ROW_NUMBER is a window perform that creates an index. The index needs to be outlined; that’s, it’s a must to inform it the place to begin, find out how to increment (directionally), and the place to finish.

We are able to see a fast instance of this by making use of the ROW_NUMBER perform and telling it to order by the subscription discipline:

SELECT 
customer_id,
subscription,
ROW_NUMBER() OVER(ORDER BY subscription) AS alphabetical_row_num
FROM subscriptions
;

Look intently on the outcomes. Despite the fact that we didn’t use an ORDER BY assertion on the finish of our question, the information is nonetheless ordered in accordance with the ORDER BY within the OVER clause.
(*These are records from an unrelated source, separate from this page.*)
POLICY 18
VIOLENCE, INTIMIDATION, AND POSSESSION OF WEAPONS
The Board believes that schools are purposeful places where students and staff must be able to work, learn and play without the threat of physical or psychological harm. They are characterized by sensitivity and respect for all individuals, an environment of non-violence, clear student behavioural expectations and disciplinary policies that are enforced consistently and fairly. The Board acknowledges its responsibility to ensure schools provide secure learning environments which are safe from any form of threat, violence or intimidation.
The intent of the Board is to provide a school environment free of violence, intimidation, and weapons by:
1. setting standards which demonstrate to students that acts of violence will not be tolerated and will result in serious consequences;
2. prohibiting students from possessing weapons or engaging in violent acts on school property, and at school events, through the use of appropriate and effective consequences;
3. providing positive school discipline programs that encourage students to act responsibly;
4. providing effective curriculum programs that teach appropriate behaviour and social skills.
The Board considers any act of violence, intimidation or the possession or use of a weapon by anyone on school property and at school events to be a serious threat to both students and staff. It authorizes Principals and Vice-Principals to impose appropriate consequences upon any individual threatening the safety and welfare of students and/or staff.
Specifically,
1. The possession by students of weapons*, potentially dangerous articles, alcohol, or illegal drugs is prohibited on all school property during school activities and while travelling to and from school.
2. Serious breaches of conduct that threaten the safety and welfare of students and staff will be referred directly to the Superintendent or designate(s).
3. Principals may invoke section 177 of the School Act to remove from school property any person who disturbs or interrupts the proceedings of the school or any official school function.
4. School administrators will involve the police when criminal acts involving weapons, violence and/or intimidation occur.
However after all this nonetheless isn’t precisely what we wish. What we have to do subsequent is add a PARTITION BY clause to our window perform, in order that the ordering of the outcomes are associated to (and in reality bounded by) every buyer ID. Like so:

SELECT 
customer_id,
subscription,
ROW_NUMBER() OVER(PARTITION BY customer_id ORDER BY subscription) AS alphabetical_order
FROM subscriptions
;

You may most likely see the place that is going.
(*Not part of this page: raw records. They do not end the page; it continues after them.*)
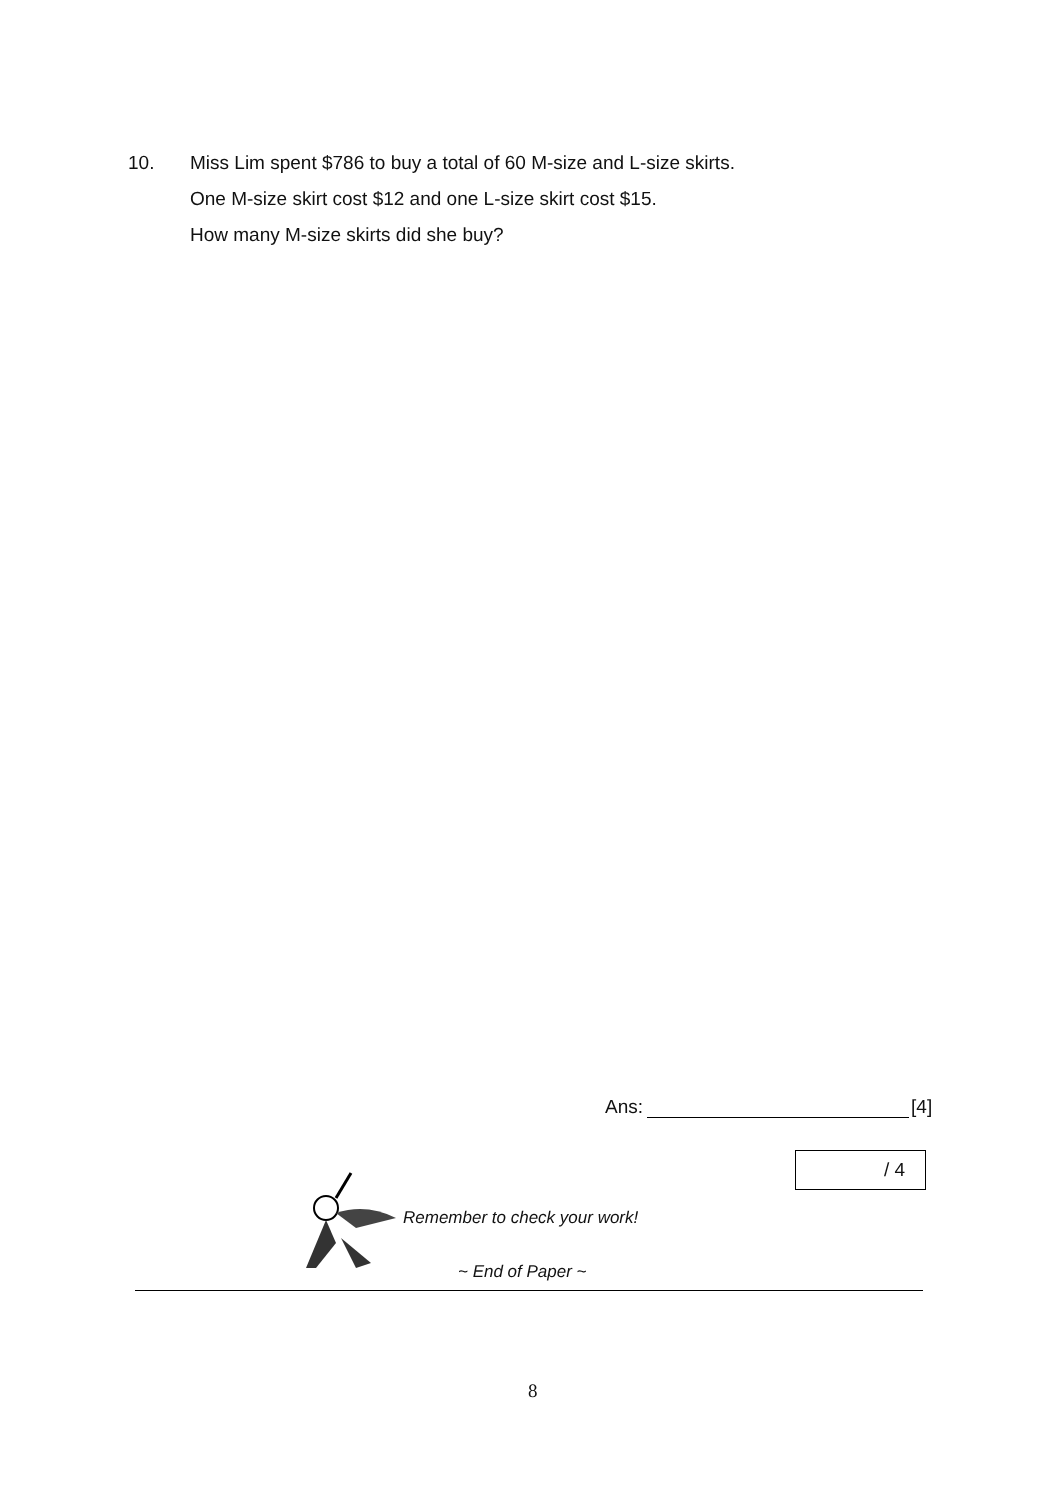10. Miss Lim spent $786 to buy a total of 60 M-size and L-size skirts.
One M-size skirt cost $12 and one L-size skirt cost $15.
How many M-size skirts did she buy?
Ans: [4]
/ 4
Remember to check your work!
~ End of Paper ~
8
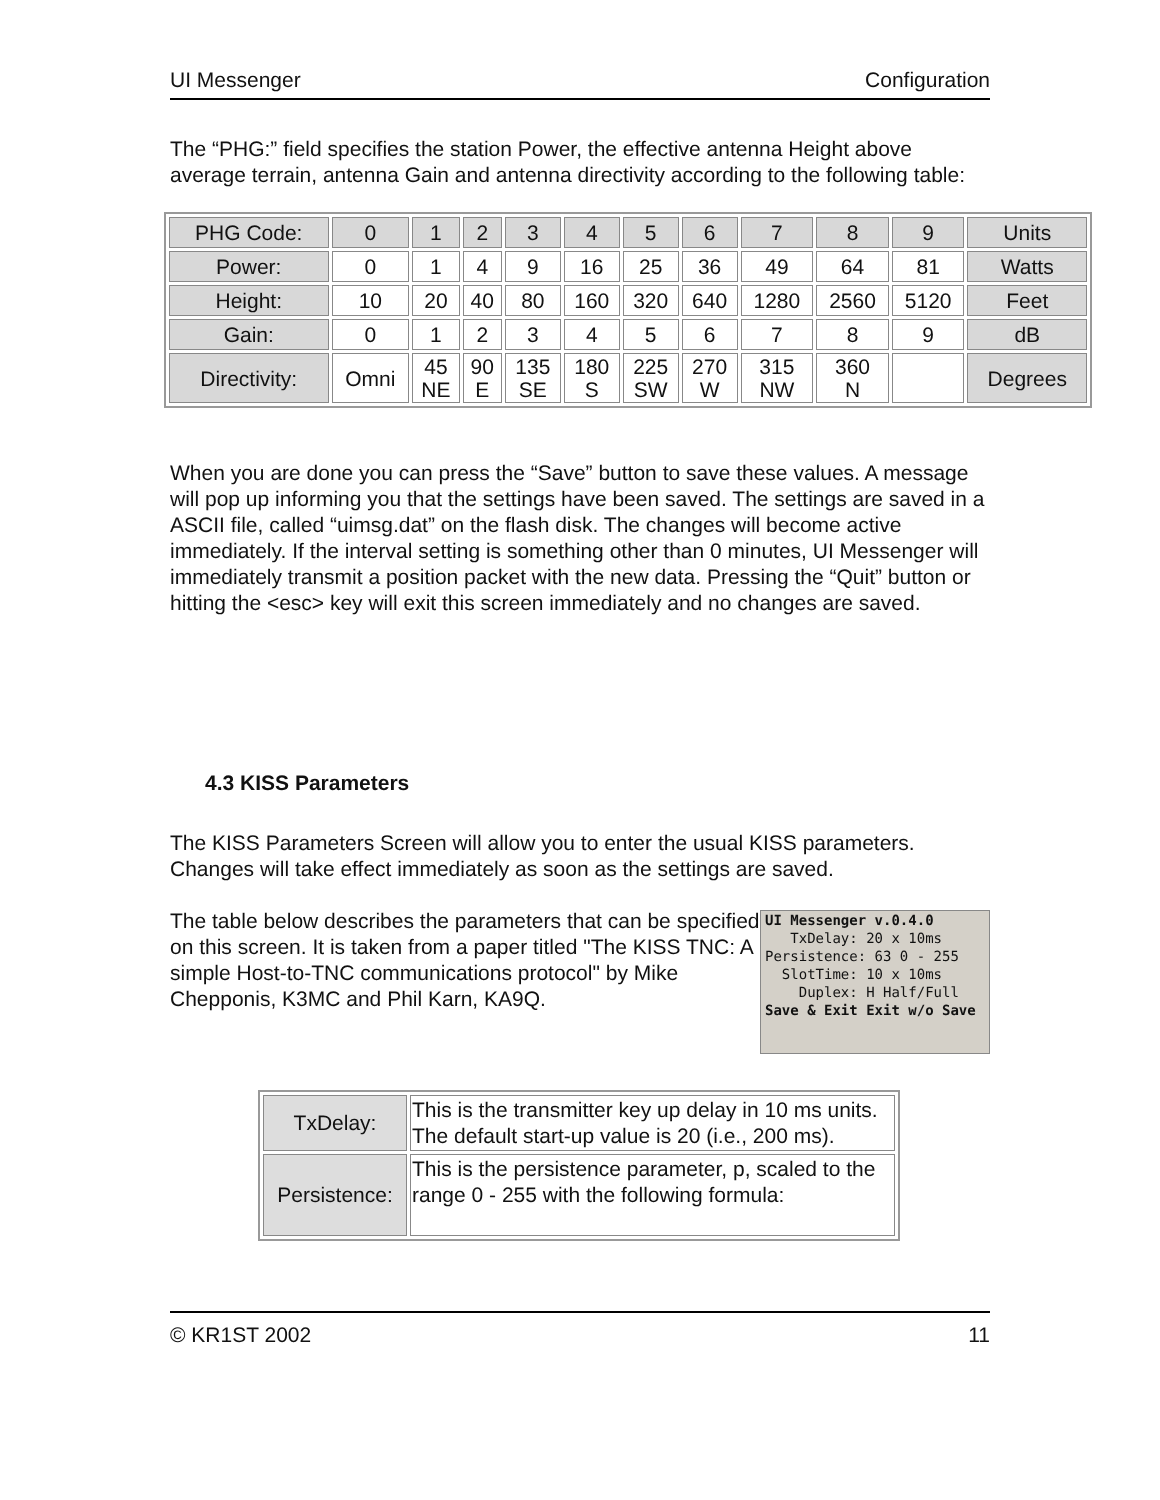UI Messenger Configuration
The “PHG:” field specifies the station Power, the effective antenna Height above average terrain, antenna Gain and antenna directivity according to the following table:
| PHG Code: | 0 | 1 | 2 | 3 | 4 | 5 | 6 | 7 | 8 | 9 | Units |
| Power: | 0 | 1 | 4 | 9 | 16 | 25 | 36 | 49 | 64 | 81 | Watts |
| Height: | 10 | 20 | 40 | 80 | 160 | 320 | 640 | 1280 | 2560 | 5120 | Feet |
| Gain: | 0 | 1 | 2 | 3 | 4 | 5 | 6 | 7 | 8 | 9 | dB |
| Directivity: | Omni | 45 NE | 90 E | 135 SE | 180 S | 225 SW | 270 W | 315 NW | 360 N | | Degrees |
When you are done you can press the “Save” button to save these values. A message will pop up informing you that the settings have been saved. The settings are saved in a ASCII file, called “uimsg.dat” on the flash disk. The changes will become active immediately. If the interval setting is something other than 0 minutes, UI Messenger will immediately transmit a position packet with the new data. Pressing the “Quit” button or hitting the <esc> key will exit this screen immediately and no changes are saved.
4.3 KISS Parameters
The KISS Parameters Screen will allow you to enter the usual KISS parameters. Changes will take effect immediately as soon as the settings are saved.
UI Messenger v.0.4.0
TxDelay: 20 x 10ms
Persistence: 63 0 - 255
SlotTime: 10 x 10ms
Duplex: H Half/Full
Save & Exit Exit w/o Save
The table below describes the parameters that can be specified on this screen. It is taken from a paper titled "The KISS TNC: A simple Host-to-TNC communications protocol" by Mike Chepponis, K3MC and Phil Karn, KA9Q.
| TxDelay: | This is the transmitter key up delay in 10 ms units. The default start-up value is 20 (i.e., 200 ms). |
| Persistence: | This is the persistence parameter, p, scaled to the range 0 - 255 with the following formula: |
© KR1ST 2002 11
If we execute the JSON_ARRAYAGG perform towards these ends in a CTE, we see that the duplicate mixtures now look precisely the identical, because of the subscriptions being pressured into an alphabetical order by the ROW_NUMBER perform:

WITH 
subscriptions_ordered AS (
SELECT
customer_id,
subscription,
ROW_NUMBER() OVER(PARTITION BY customer_id ORDER BY subscription) AS alphabetical_order
FROM subscriptions
)
SELECT
customer_id,
JSON_ARRAYAGG(subscription) AS subscriptions
FROM subscriptions_ordered
GROUP BY 1
ORDER BY 2
;

Now all we have to do is add within the grouping CTE following the one executing ROW_NUMBER, and alter the bottom question:

WITH 
subscriptions_ordered AS (
SELECT
customer_id,
subscription,
ROW_NUMBER() OVER(PARTITION BY customer_id ORDER BY subscription) AS alphabetical_order
FROM subscriptions
)
, subscriptions_grouped AS (
SELECT
customer_id,
JSON_ARRAYAGG(subscription) AS subscriptions,
JSON_LENGTH(JSON_ARRAYAGG(subscription)) AS num_subscriptions
FROM subscriptions_ordered
GROUP BY customer_id
)
SELECT
subscriptions,
COUNT(*) AS num_customers,
num_subscriptions
FROM subscriptions_grouped
GROUP BY subscriptions
ORDER BY num_customers DESC
;

This provides not solely precisely distinct mixtures of subscriptions, but additionally the variety of clients who’ve bought these mixtures, and what number of subscriptions comprise every of them:

Voila!

  • We wished to know what number of clients bought totally different mixture of subscriptions, and what number of subscriptions had been in every of these mixtures. This offered two issues: how finest to acquire the latter, and find out how to generate precisely distinct subscription mixtures.

  • To acquire the variety of subscriptions in every mixture, we selected to go along with one in every of MySQL’s JSON capabilities, JSON_ARRAYAGG. The ensuing aggregation was returned to us as a JSON information sort, permitting us to make use of the JSON_LENGTH perform.

  • We then wanted to drive the ordering of values contained in the JSON array in order that duplicate mixtures didn’t mistakenly seem distinct. To do that, we used the window perform ROW_NUMBER in a CTE previous to the bottom question, partitioning by buyer ID and ordering the subscriptions alphabetically (in ascending order).

  • This finally allowed us to combination as much as precisely distinct mixtures of subscriptions; and with this we had been ready to make use of a easy COUNT perform to see what number of clients had bought every mixture.